**Your objective**
Include the line with "JOIN departments d" and every line before it in the entries below, echoed exactly, but not the pictures.

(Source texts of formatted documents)
-------
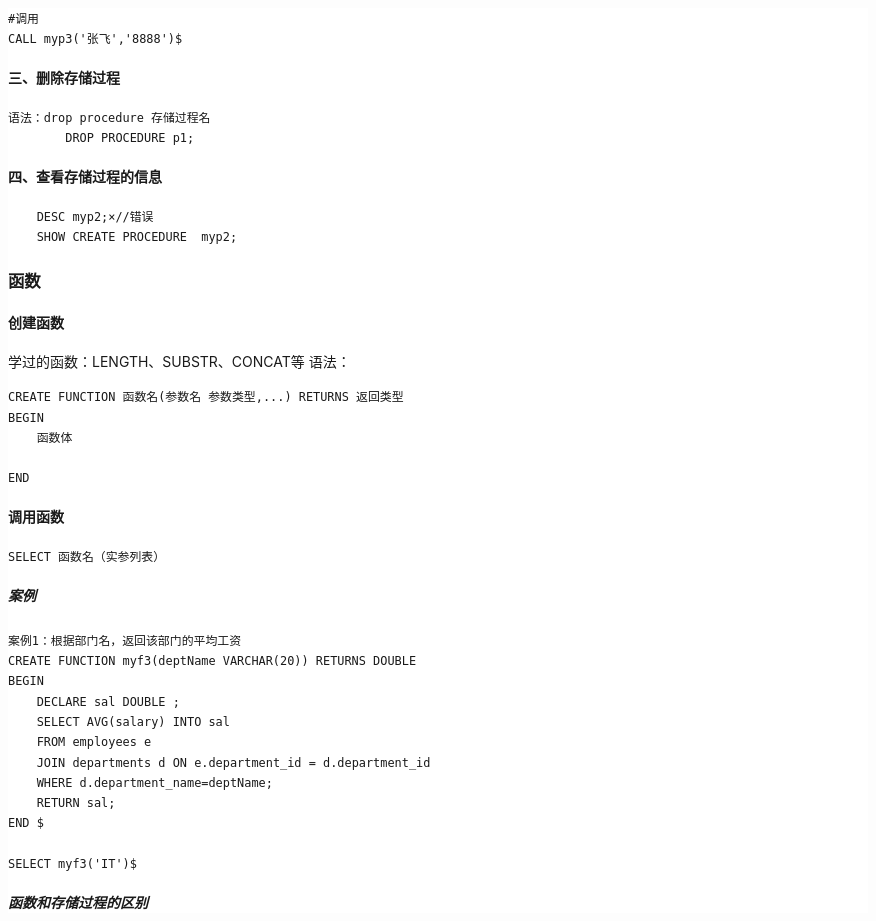 	#调用
	CALL myp3('张飞','8888')$


#### 三、删除存储过程

```
语法：drop procedure 存储过程名
		DROP PROCEDURE p1;
```



#### 四、查看存储过程的信息

```
	DESC myp2;×//错误
	SHOW CREATE PROCEDURE  myp2;
```



### 函数

#### 创建函数

学过的函数：LENGTH、SUBSTR、CONCAT等
语法：

	CREATE FUNCTION 函数名(参数名 参数类型,...) RETURNS 返回类型
	BEGIN
		函数体
	
	END

#### 调用函数

```
SELECT 函数名（实参列表）
```



##### 案例
	

	案例1：根据部门名，返回该部门的平均工资
	CREATE FUNCTION myf3(deptName VARCHAR(20)) RETURNS DOUBLE
	BEGIN
		DECLARE sal DOUBLE ;
		SELECT AVG(salary) INTO sal
		FROM employees e
		JOIN departments d ON e.department_id = d.department_id
		WHERE d.department_name=deptName;
		RETURN sal;
	END $
	
	SELECT myf3('IT')$

##### 函数和存储过程的区别
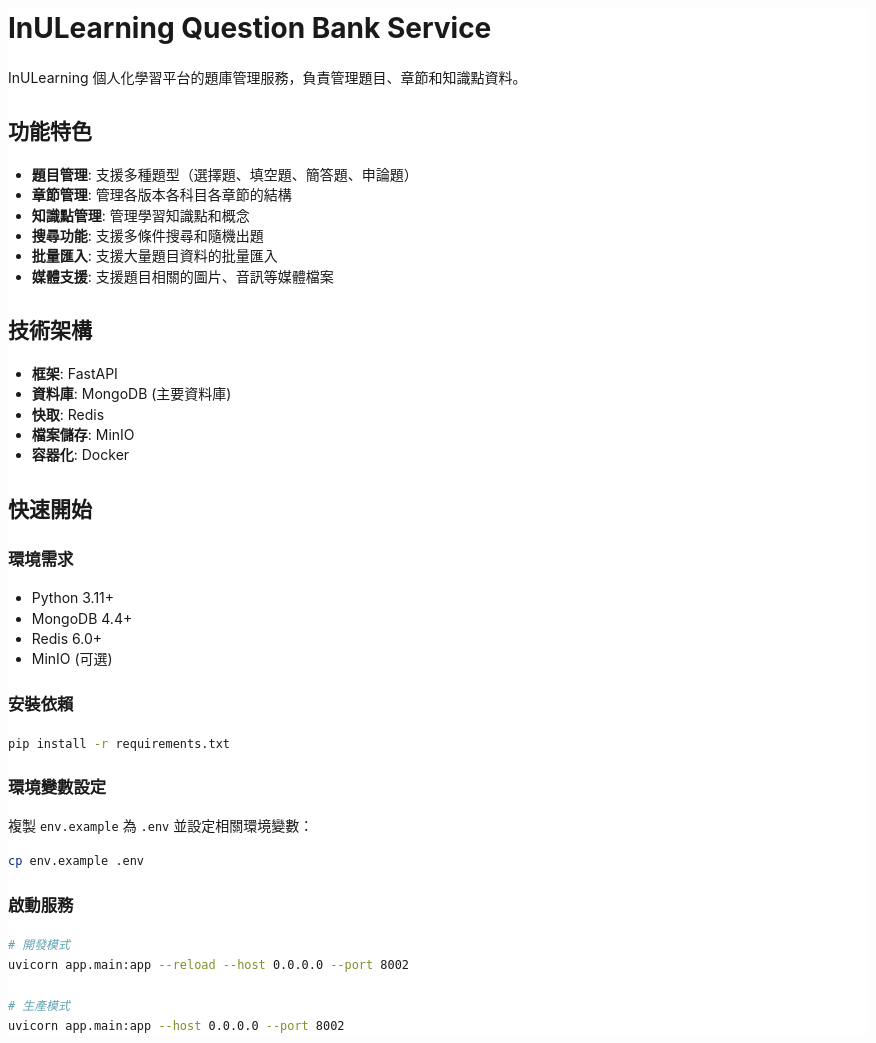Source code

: # InULearning Question Bank Service

InULearning 個人化學習平台的題庫管理服務，負責管理題目、章節和知識點資料。

## 功能特色

- **題目管理**: 支援多種題型（選擇題、填空題、簡答題、申論題）
- **章節管理**: 管理各版本各科目各章節的結構
- **知識點管理**: 管理學習知識點和概念
- **搜尋功能**: 支援多條件搜尋和隨機出題
- **批量匯入**: 支援大量題目資料的批量匯入
- **媒體支援**: 支援題目相關的圖片、音訊等媒體檔案

## 技術架構

- **框架**: FastAPI
- **資料庫**: MongoDB (主要資料庫)
- **快取**: Redis
- **檔案儲存**: MinIO
- **容器化**: Docker

## 快速開始

### 環境需求

- Python 3.11+
- MongoDB 4.4+
- Redis 6.0+
- MinIO (可選)

### 安裝依賴

```bash
pip install -r requirements.txt
```

### 環境變數設定

複製 `env.example` 為 `.env` 並設定相關環境變數：

```bash
cp env.example .env
```

### 啟動服務

```bash
# 開發模式
uvicorn app.main:app --reload --host 0.0.0.0 --port 8002

# 生產模式
uvicorn app.main:app --host 0.0.0.0 --port 8002
```
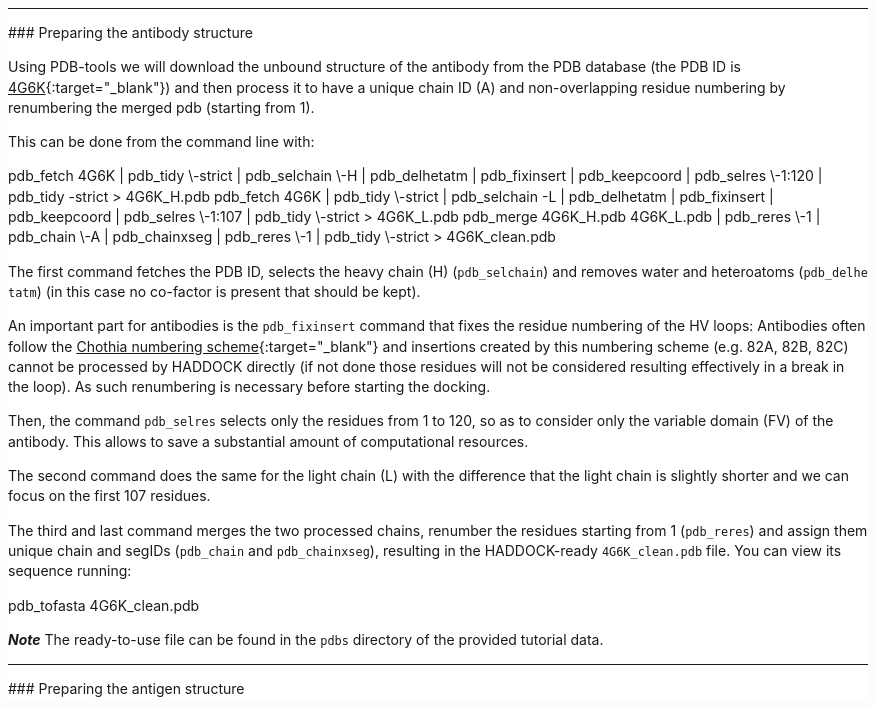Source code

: 
<hr>
### Preparing the antibody structure

Using PDB-tools we will download the unbound structure of the antibody from the PDB database (the PDB ID is [4G6K](https://www.ebi.ac.uk/pdbe/entry/pdb/4g6k){:target="_blank"}) and then process it to have a unique chain ID (A) and non-overlapping residue numbering by renumbering the merged pdb (starting from 1).

This can be done from the command line with:

<a class="prompt prompt-cmd">
pdb_fetch 4G6K | pdb_tidy \-strict | pdb_selchain \-H | pdb_delhetatm | pdb_fixinsert | pdb_keepcoord | pdb_selres \-1:120 | pdb_tidy -strict > 4G6K_H.pdb
</a>
<a class="prompt prompt-cmd">
pdb_fetch 4G6K | pdb_tidy \-strict | pdb_selchain -L | pdb_delhetatm | pdb_fixinsert | pdb_keepcoord | pdb_selres \-1:107 | pdb_tidy \-strict > 4G6K_L.pdb
</a>
<a class="prompt prompt-cmd">
pdb_merge 4G6K_H.pdb 4G6K_L.pdb | pdb_reres \-1 | pdb_chain \-A | pdb_chainxseg | pdb_reres \-1 | pdb_tidy \-strict > 4G6K_clean.pdb
</a>

The first command fetches the PDB ID, selects the heavy chain (H) (`pdb_selchain`) and removes water and heteroatoms (`pdb_delhetatm`) (in this case no co-factor is present that should be kept).

An important part for antibodies is the `pdb_fixinsert` command that fixes the residue numbering of the HV loops: Antibodies often follow the [Chothia numbering scheme](https://pubmed.ncbi.nlm.nih.gov/9367782/?otool=inluulib){:target="_blank"} and insertions created by this numbering scheme (e.g. 82A, 82B, 82C) cannot be processed by HADDOCK directly (if not done those residues will not be considered resulting effectively in a break in the loop). As such renumbering is necessary before starting the docking. 

Then, the command `pdb_selres` selects only the residues from 1 to 120, so as to consider only the variable domain (FV) of the antibody. This allows to save a substantial amount of computational resources.

The second command does the same for the light chain (L) with the difference that the light chain is slightly shorter and we can focus on the first 107 residues.

The third and last command merges the two processed chains, renumber the residues starting from 1 (`pdb_reres`) and assign them unique chain and segIDs (`pdb_chain` and `pdb_chainxseg`), resulting in the HADDOCK-ready `4G6K_clean.pdb` file. You can view its sequence running:

<a class="prompt prompt-cmd">
pdb_tofasta 4G6K_clean.pdb
</a>

_**Note**_ The ready-to-use file can be found in the `pdbs` directory of the provided tutorial data.


<hr>
### Preparing the antigen structure

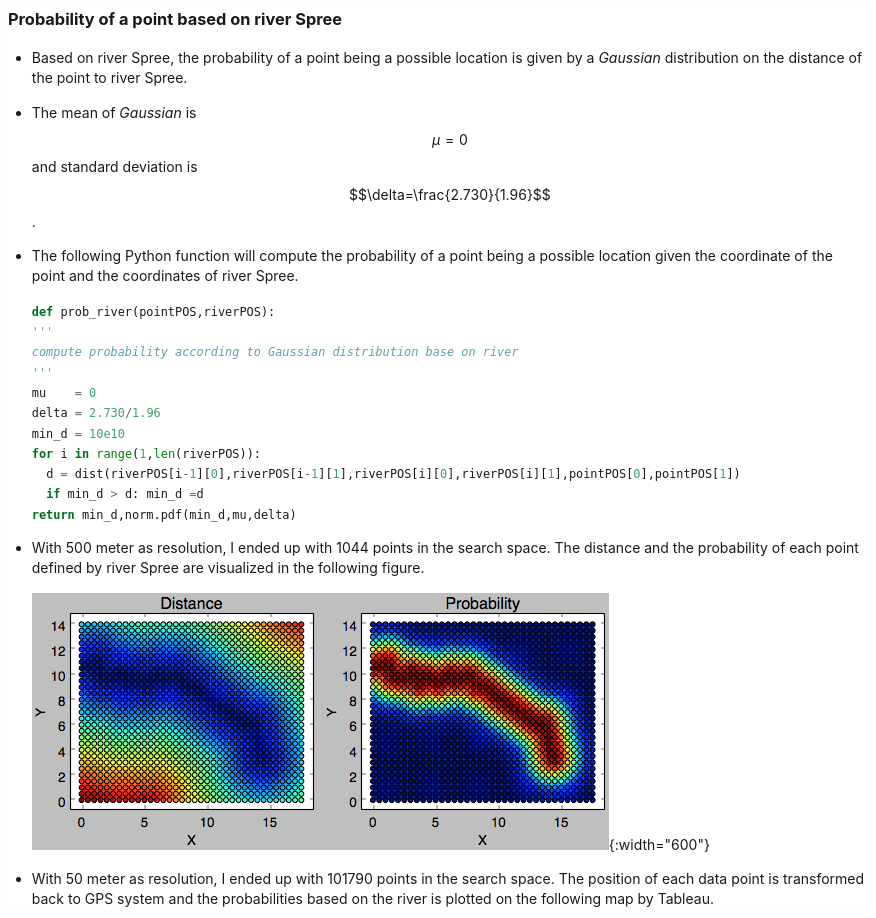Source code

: ### Probability of a point based on river Spree

- Based on river Spree, the probability of a point being a possible location is given by a _Gaussian_ distribution on the distance of the point to river Spree.
- The mean of _Gaussian_ is $$\mu=0$$ and standard deviation is $$\delta=\frac{2.730}{1.96}$$.
- The following Python function will compute the probability of a point being a possible location given the coordinate of the point and the coordinates of river Spree.
  ```python
  def prob_river(pointPOS,riverPOS):
  '''
  compute probability according to Gaussian distribution base on river
  '''
  mu    = 0
  delta = 2.730/1.96
  min_d = 10e10
  for i in range(1,len(riverPOS)):
    d = dist(riverPOS[i-1][0],riverPOS[i-1][1],riverPOS[i][0],riverPOS[i][1],pointPOS[0],pointPOS[1])
    if min_d > d: min_d =d
  return min_d,norm.pdf(min_d,mu,delta)
  ```

- With 500 meter as resolution, I ended up with 1044 points in the search space. The distance and the probability of each point defined by river Spree are visualized in the following figure.

  ![photo1](/images/teaser_river.png){:width="600"}

- With 50 meter as resolution, I ended up with 101790 points in the search space. The position of each data point is transformed back to GPS system and the probabilities based on the river is plotted on the following map by Tableau.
-------
**Solved problem**
 	#调用
	CALL myp3('张飞','8888')$


#### 三、删除存储过程

```
语法：drop procedure 存储过程名
		DROP PROCEDURE p1;
```



#### 四、查看存储过程的信息

```
	DESC myp2;×//错误
	SHOW CREATE PROCEDURE  myp2;
```



### 函数

#### 创建函数

学过的函数：LENGTH、SUBSTR、CONCAT等
语法：

	CREATE FUNCTION 函数名(参数名 参数类型,...) RETURNS 返回类型
	BEGIN
		函数体
	
	END

#### 调用函数

```
SELECT 函数名（实参列表）
```



##### 案例
	

	案例1：根据部门名，返回该部门的平均工资
	CREATE FUNCTION myf3(deptName VARCHAR(20)) RETURNS DOUBLE
	BEGIN
		DECLARE sal DOUBLE ;
		SELECT AVG(salary) INTO sal
		FROM employees e
		JOIN departments d ON e.department_id = d.department_id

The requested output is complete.